# What you should do
Return each entry below without any alteration.

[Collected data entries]
+---+

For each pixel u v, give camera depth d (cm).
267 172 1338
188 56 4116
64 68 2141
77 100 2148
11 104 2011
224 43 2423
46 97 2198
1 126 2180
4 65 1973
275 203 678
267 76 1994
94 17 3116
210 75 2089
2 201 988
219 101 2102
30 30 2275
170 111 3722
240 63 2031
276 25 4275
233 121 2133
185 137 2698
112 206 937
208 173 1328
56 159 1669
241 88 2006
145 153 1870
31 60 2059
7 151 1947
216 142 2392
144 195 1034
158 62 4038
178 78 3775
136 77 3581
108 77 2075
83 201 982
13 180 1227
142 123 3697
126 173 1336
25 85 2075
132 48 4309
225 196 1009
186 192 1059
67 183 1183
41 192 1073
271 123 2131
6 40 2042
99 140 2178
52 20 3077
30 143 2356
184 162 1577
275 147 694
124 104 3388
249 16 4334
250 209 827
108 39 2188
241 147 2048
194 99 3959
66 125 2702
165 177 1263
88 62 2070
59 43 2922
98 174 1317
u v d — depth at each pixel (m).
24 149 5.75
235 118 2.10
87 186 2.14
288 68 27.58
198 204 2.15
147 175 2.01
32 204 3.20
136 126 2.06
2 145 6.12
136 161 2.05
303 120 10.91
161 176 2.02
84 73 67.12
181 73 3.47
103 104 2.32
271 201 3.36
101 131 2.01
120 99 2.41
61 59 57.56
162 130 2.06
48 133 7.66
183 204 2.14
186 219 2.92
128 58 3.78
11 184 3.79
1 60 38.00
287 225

+---+

# Response for this exercise
For each pixel u v, give camera depth d (cm).
267 172 1338
188 56 4116
64 68 2141
77 100 2148
11 104 2011
224 43 2423
46 97 2198
1 126 2180
4 65 1973
275 203 678
267 76 1994
94 17 3116
210 75 2089
2 201 988
219 101 2102
30 30 2275
170 111 3722
240 63 2031
276 25 4275
233 121 2133
185 137 2698
112 206 937
208 173 1328
56 159 1669
241 88 2006
145 153 1870
31 60 2059
7 151 1947
216 142 2392
144 195 1034
158 62 4038
178 78 3775
136 77 3581
108 77 2075
83 201 982
13 180 1227
142 123 3697
126 173 1336
25 85 2075
132 48 4309
225 196 1009
186 192 1059
67 183 1183
41 192 1073
271 123 2131
6 40 2042
99 140 2178
52 20 3077
30 143 2356
184 162 1577
275 147 694
124 104 3388
249 16 4334
250 209 827
108 39 2188
241 147 2048
194 99 3959
66 125 2702
165 177 1263
88 62 2070
59 43 2922
98 174 1317
u v d — depth at each pixel (m).
24 149 5.75
235 118 2.10
87 186 2.14
288 68 27.58
198 204 2.15
147 175 2.01
32 204 3.20
136 126 2.06
2 145 6.12
136 161 2.05
303 120 10.91
161 176 2.02
84 73 67.12
181 73 3.47
103 104 2.32
271 201 3.36
101 131 2.01
120 99 2.41
61 59 57.56
162 130 2.06
48 133 7.66
183 204 2.14
186 219 2.92
128 58 3.78
11 184 3.79
1 60 38.00
287 225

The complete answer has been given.